They have already changed the face of digital products. Things like auto-completion, pre-filling fields, and scrolling feeds are increasingly powered by machine learning with tight feedback loops. They involve a tight coupling between a computer interface and a machine learning model, that helps people achieve a task and allows appropriate annotation (often implicitly or explicitly by the end user). Some good resources referenced in the book for these are Microsoft’s Guidelines for Human-AI Interaction (see also their Human-AI eXperience (HAX) Toolkit) and Building Machine Learning Powered Applications by Emmanuel Ameisen.

This book fills a major gap in all the machine learning resources I can find, in a practical guide of how to efficiently collect accurate labelled data with worked examples of Human-in-the Loop processes. It focuses much more on annotation being a human task to help human ends than other machine learning books, which either take it as a given or focus on the technical process. It’s surprising there’s not more of this; when I studied Physics we learned about our measurement equipment, the basics of electronics, the kinds of systematic and random errors that occur, and did laboratory work of running experiments.
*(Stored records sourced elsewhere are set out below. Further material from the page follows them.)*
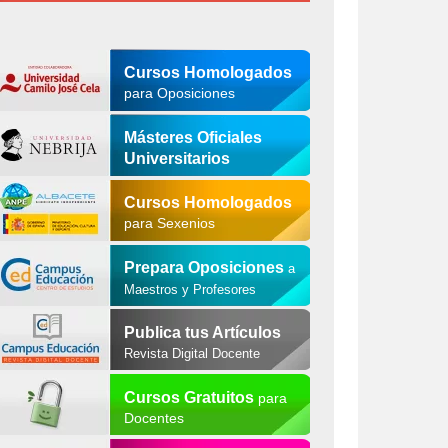
Cursos Homologados
para Oposiciones
Másteres Oficiales
Universitarios
Cursos Homologados
para Sexenios
Prepara Oposiciones
a
Maestros y Profesores
Publica tus Artículos
Revista Digital Docente
Cursos Gratuitos
para
Docentes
I haven’t seen another machine learning book that talks about human factors in annotation, the basics of psychology, the kinds of systematic errors (such as priming) that occur, and actually labelled some data. The closest I’ve seen is in survey methodology, which tends to be focused more in marketing and user experience departments, and is different to many of the annotation tasks in machine learning. Hopefully as transfer learning and better tooling makes machine learning more accessible, there will be more resources like this book to ensure we get the most out of them.

Rather than spending a month figuring out an unsupervised machine learning problem, just label some data for a week and train a classifier.

Richard Socher